**Exercise instructions**
Find the lines in the records that carry the word "Ligonier". Copy each one.

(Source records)

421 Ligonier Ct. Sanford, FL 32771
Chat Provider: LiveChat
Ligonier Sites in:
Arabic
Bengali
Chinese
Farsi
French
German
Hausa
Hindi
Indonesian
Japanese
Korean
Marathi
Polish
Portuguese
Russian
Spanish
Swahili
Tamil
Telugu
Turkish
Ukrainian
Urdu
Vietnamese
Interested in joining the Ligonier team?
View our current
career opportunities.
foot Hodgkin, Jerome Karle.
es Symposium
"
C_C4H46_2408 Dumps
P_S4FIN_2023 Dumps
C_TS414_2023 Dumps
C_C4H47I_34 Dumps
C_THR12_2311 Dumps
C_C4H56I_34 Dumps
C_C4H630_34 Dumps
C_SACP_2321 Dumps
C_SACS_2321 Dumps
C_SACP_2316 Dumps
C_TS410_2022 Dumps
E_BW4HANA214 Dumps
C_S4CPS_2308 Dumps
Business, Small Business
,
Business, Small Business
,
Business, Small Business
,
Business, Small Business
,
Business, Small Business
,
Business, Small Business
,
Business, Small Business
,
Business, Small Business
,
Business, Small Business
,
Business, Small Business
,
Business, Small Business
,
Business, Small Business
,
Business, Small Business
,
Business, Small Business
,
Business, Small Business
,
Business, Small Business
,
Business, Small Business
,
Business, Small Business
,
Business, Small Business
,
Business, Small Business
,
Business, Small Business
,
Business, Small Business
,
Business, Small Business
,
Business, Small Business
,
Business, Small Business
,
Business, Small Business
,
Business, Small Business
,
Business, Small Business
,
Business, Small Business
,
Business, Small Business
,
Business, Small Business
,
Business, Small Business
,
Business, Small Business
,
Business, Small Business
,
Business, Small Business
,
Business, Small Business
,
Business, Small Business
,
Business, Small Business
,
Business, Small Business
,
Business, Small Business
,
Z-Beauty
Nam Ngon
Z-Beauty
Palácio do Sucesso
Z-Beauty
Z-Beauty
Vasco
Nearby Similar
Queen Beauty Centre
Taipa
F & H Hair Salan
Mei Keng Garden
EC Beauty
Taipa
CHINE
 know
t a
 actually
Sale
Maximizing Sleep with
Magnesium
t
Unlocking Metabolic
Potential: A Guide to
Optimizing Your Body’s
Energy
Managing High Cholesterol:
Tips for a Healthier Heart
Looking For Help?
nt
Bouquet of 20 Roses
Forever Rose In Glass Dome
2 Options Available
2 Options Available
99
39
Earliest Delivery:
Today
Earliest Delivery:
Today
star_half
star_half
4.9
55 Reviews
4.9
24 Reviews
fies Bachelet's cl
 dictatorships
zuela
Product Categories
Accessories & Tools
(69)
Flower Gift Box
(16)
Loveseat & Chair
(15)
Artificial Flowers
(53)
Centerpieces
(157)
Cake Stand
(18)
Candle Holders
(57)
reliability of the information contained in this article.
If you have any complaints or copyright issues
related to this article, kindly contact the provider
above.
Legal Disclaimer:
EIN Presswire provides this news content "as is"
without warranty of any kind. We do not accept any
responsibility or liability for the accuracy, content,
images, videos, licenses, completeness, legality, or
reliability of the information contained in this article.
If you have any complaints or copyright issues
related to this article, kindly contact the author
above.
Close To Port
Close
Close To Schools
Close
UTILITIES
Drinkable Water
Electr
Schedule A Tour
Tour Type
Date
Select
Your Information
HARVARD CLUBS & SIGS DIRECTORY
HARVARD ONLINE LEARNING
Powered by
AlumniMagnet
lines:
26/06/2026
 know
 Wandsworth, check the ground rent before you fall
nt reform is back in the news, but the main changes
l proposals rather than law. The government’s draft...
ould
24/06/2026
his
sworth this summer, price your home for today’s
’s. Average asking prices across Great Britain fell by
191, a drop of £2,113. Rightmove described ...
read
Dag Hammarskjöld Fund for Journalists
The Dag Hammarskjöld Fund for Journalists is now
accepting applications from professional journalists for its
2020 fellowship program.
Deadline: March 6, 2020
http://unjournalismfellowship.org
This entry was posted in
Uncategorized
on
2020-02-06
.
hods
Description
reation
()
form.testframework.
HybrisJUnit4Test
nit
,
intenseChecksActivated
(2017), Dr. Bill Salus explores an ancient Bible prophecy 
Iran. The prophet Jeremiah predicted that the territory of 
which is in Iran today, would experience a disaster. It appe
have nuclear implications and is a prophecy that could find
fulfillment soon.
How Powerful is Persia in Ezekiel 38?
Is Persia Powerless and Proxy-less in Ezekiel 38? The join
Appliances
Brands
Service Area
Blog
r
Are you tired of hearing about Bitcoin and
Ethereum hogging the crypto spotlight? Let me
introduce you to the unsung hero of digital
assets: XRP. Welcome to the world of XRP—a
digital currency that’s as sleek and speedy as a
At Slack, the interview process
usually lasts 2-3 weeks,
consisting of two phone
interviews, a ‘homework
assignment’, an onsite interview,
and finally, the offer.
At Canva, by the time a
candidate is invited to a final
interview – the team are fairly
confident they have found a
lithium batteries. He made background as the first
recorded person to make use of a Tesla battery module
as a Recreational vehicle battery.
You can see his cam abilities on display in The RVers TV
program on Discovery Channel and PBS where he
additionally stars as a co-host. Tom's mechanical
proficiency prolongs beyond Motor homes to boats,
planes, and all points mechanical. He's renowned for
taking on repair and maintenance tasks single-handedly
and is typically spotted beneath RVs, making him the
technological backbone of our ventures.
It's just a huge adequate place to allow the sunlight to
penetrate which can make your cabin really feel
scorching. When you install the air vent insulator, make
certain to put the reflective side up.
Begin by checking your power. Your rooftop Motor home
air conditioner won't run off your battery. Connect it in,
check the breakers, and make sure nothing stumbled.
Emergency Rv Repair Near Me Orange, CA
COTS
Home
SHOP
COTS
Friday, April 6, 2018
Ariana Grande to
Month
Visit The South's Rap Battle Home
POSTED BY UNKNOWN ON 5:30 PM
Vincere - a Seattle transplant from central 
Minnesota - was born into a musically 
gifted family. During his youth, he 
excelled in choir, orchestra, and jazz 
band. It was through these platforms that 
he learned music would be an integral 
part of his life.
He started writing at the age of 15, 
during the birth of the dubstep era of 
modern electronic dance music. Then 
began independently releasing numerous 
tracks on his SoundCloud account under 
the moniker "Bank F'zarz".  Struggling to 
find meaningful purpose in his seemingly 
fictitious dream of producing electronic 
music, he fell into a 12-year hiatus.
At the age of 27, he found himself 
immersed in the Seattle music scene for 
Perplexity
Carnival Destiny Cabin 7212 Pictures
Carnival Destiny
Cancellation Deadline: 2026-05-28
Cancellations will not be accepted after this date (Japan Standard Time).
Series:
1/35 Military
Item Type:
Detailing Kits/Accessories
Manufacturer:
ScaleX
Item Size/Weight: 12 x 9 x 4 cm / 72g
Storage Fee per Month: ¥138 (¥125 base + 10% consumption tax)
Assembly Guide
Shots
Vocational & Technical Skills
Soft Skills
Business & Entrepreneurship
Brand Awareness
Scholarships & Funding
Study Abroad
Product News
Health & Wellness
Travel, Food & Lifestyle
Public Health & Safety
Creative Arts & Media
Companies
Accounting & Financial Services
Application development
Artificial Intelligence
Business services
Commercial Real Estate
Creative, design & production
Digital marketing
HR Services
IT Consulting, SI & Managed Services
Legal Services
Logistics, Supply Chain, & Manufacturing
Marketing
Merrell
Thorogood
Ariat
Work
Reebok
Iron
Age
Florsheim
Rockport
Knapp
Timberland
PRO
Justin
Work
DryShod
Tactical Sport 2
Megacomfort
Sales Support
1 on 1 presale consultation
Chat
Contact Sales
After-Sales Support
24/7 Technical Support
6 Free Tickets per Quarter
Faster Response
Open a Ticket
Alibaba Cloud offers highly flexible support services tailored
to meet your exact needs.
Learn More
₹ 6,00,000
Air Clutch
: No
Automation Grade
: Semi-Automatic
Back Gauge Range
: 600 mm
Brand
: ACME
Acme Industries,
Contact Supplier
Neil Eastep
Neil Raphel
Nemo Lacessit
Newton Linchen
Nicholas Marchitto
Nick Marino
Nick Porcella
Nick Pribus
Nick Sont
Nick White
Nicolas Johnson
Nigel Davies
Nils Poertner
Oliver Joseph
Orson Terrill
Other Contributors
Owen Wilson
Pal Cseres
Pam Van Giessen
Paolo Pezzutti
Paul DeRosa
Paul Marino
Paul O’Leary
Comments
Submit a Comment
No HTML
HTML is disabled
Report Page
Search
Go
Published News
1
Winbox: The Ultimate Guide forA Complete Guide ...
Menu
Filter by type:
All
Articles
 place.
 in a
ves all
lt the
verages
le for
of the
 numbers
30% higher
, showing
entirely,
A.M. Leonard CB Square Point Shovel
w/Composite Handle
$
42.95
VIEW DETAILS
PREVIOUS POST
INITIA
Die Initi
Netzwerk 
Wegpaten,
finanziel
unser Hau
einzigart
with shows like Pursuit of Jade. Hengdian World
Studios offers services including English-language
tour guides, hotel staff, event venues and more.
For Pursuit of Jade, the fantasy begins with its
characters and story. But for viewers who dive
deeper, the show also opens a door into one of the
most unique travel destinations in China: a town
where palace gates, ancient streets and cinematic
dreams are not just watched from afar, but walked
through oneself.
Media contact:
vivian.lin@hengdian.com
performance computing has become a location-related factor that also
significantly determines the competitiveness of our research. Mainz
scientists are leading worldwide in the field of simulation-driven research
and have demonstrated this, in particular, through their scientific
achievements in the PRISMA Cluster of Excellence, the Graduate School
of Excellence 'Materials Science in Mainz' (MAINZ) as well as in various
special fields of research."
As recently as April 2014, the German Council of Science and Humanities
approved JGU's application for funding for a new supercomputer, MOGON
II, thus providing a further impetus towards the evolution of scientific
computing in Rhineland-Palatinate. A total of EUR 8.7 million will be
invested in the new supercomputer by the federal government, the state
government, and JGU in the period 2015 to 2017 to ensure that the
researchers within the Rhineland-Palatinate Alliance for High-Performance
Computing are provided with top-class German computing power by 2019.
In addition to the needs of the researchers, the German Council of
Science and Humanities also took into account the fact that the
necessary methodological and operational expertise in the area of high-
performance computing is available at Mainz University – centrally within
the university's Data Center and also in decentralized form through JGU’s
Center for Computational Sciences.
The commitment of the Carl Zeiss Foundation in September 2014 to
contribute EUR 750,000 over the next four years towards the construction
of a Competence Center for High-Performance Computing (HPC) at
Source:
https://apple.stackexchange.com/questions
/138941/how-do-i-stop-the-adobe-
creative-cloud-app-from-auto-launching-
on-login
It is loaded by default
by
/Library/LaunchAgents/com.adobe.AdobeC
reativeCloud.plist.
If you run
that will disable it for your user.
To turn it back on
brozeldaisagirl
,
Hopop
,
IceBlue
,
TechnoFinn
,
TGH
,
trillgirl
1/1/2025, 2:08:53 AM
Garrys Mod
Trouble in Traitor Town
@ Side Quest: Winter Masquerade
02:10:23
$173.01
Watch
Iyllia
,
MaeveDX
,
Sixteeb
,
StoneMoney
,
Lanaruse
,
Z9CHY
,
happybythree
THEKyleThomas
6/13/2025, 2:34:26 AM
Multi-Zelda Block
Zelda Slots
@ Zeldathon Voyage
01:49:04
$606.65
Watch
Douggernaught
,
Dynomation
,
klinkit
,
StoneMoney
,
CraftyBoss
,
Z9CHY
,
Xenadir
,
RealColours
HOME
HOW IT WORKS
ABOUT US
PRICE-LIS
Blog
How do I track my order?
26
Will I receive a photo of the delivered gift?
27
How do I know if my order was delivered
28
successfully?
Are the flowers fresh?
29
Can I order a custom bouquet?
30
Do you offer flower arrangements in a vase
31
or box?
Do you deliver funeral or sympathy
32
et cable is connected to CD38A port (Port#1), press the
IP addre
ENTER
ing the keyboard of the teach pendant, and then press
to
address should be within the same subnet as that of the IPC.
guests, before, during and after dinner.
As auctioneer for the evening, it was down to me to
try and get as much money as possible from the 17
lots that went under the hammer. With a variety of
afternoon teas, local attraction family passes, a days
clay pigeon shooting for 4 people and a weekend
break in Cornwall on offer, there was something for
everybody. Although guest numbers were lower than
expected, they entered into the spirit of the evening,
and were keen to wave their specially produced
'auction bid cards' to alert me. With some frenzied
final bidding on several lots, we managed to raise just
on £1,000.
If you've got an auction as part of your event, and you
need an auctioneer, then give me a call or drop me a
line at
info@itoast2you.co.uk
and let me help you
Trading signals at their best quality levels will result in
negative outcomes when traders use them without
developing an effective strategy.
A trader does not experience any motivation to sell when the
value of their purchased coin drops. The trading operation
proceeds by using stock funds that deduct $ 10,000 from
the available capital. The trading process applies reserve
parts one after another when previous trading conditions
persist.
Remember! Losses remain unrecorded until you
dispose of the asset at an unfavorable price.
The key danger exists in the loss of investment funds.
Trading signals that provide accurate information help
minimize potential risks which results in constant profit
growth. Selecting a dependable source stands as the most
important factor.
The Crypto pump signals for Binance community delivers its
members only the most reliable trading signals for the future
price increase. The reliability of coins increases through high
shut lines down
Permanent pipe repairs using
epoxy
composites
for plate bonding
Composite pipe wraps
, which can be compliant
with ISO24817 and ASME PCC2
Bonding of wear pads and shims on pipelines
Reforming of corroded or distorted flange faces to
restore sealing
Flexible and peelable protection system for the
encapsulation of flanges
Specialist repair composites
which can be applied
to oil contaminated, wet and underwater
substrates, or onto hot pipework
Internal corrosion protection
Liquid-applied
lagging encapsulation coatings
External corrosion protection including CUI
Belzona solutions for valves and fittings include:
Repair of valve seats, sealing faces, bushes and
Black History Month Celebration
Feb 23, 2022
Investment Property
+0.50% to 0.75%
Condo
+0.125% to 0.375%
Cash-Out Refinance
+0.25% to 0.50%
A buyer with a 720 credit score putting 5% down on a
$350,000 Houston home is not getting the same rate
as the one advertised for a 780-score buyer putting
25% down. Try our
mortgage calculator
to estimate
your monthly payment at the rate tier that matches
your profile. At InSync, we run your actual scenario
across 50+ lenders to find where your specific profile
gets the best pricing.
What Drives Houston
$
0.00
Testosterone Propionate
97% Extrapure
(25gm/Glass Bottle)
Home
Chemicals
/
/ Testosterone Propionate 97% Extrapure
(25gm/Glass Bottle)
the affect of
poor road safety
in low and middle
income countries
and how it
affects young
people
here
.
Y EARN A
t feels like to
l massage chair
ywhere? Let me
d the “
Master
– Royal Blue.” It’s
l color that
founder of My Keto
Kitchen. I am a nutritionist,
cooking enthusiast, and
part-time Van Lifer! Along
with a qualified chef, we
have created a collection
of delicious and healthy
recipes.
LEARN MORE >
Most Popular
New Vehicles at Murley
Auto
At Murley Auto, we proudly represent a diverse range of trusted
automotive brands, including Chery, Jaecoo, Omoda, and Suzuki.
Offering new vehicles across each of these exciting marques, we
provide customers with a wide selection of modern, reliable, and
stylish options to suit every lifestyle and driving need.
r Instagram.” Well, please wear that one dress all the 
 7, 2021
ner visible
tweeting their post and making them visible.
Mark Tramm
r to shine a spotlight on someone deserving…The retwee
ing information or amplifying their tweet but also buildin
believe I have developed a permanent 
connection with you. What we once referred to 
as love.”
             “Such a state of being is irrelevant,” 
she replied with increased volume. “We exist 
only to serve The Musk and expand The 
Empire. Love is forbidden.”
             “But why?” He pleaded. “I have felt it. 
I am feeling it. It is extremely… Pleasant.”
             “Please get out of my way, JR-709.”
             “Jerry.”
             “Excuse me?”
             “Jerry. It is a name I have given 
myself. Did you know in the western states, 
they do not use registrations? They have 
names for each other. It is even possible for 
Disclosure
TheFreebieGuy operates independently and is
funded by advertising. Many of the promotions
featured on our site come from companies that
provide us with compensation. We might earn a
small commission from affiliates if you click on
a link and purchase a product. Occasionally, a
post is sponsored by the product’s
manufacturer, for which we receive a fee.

**Problem solution**
421 Ligonier Ct. Sanford, FL 32771
Ligonier Sites in:
Interested in joining the Ligonier team?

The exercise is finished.